数据内容 -
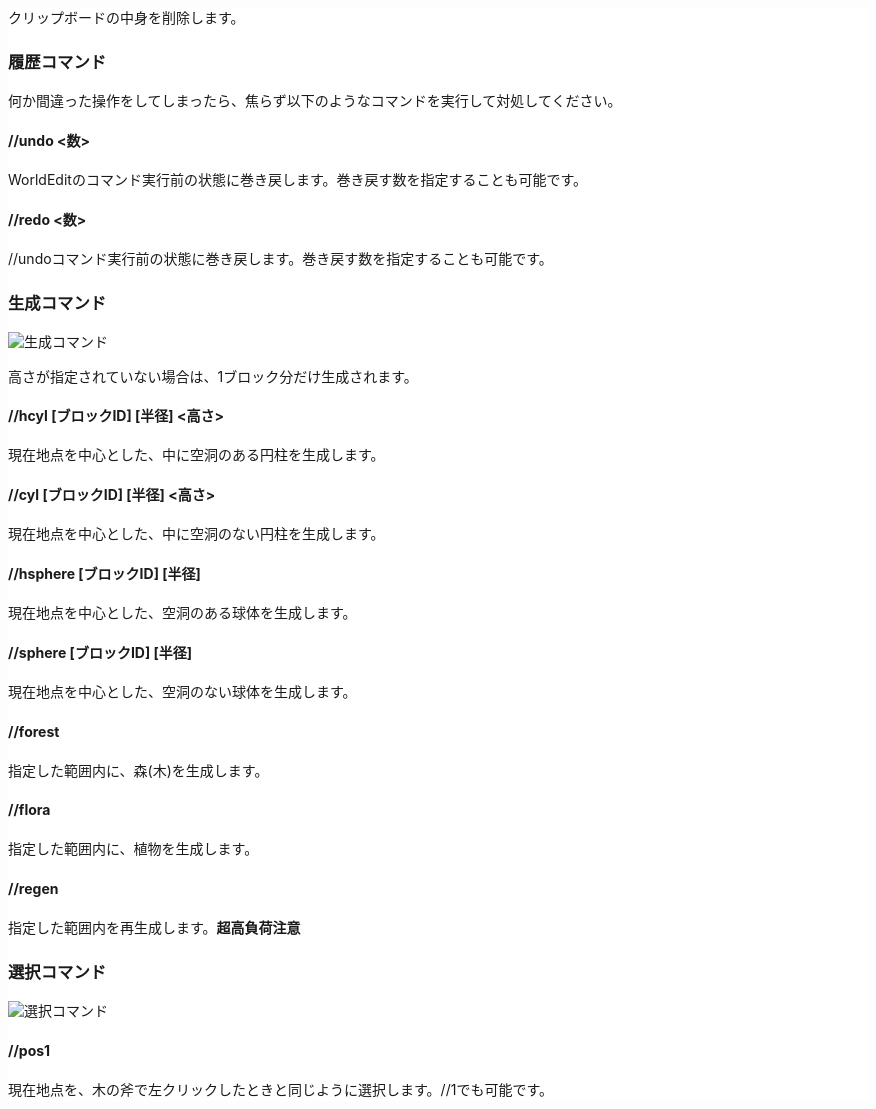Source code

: クリップボードの中身を削除します。

### 履歴コマンド

何か間違った操作をしてしまったら、焦らず以下のようなコマンドを実行して対処してください。

#### //undo <数>

WorldEditのコマンド実行前の状態に巻き戻します。巻き戻す数を指定することも可能です。

#### //redo <数>

//undoコマンド実行前の状態に巻き戻します。巻き戻す数を指定することも可能です。

### 生成コマンド

![生成コマンド](https://storage.jaoafa.com/48d1cf2c4ebf86f97a75311d59a6c499.png)

高さが指定されていない場合は、1ブロック分だけ生成されます。

#### //hcyl [ブロックID] [半径] <高さ>

現在地点を中心とした、中に空洞のある円柱を生成します。

#### //cyl [ブロックID] [半径] <高さ>

現在地点を中心とした、中に空洞のない円柱を生成します。

#### //hsphere [ブロックID] [半径]

現在地点を中心とした、空洞のある球体を生成します。

#### //sphere [ブロックID] [半径]

現在地点を中心とした、空洞のない球体を生成します。

#### //forest

指定した範囲内に、森(木)を生成します。

#### //flora

指定した範囲内に、植物を生成します。

#### //regen

指定した範囲内を再生成します。<strong>超高負荷注意</strong>

### 選択コマンド

![選択コマンド](https://storage.jaoafa.com/e7574b3e34f07b7c911143030a58ba83.png)

#### //pos1

現在地点を、木の斧で左クリックしたときと同じように選択します。//1でも可能です。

题目 - 请逐字照录上方列表的全部文本，答案中不要包含图片。

本题答案 -
Source code

: クリップボードの中身を削除します。

### 履歴コマンド

何か間違った操作をしてしまったら、焦らず以下のようなコマンドを実行して対処してください。

#### //undo <数>

WorldEditのコマンド実行前の状態に巻き戻します。巻き戻す数を指定することも可能です。

#### //redo <数>

//undoコマンド実行前の状態に巻き戻します。巻き戻す数を指定することも可能です。

### 生成コマンド

![生成コマンド](https://storage.jaoafa.com/48d1cf2c4ebf86f97a75311d59a6c499.png)

高さが指定されていない場合は、1ブロック分だけ生成されます。

#### //hcyl [ブロックID] [半径] <高さ>

現在地点を中心とした、中に空洞のある円柱を生成します。

#### //cyl [ブロックID] [半径] <高さ>

現在地点を中心とした、中に空洞のない円柱を生成します。

#### //hsphere [ブロックID] [半径]

現在地点を中心とした、空洞のある球体を生成します。

#### //sphere [ブロックID] [半径]

現在地点を中心とした、空洞のない球体を生成します。

#### //forest

指定した範囲内に、森(木)を生成します。

#### //flora

指定した範囲内に、植物を生成します。

#### //regen

指定した範囲内を再生成します。<strong>超高負荷注意</strong>

### 選択コマンド

![選択コマンド](https://storage.jaoafa.com/e7574b3e34f07b7c911143030a58ba83.png)

#### //pos1

現在地点を、木の斧で左クリックしたときと同じように選択します。//1でも可能です。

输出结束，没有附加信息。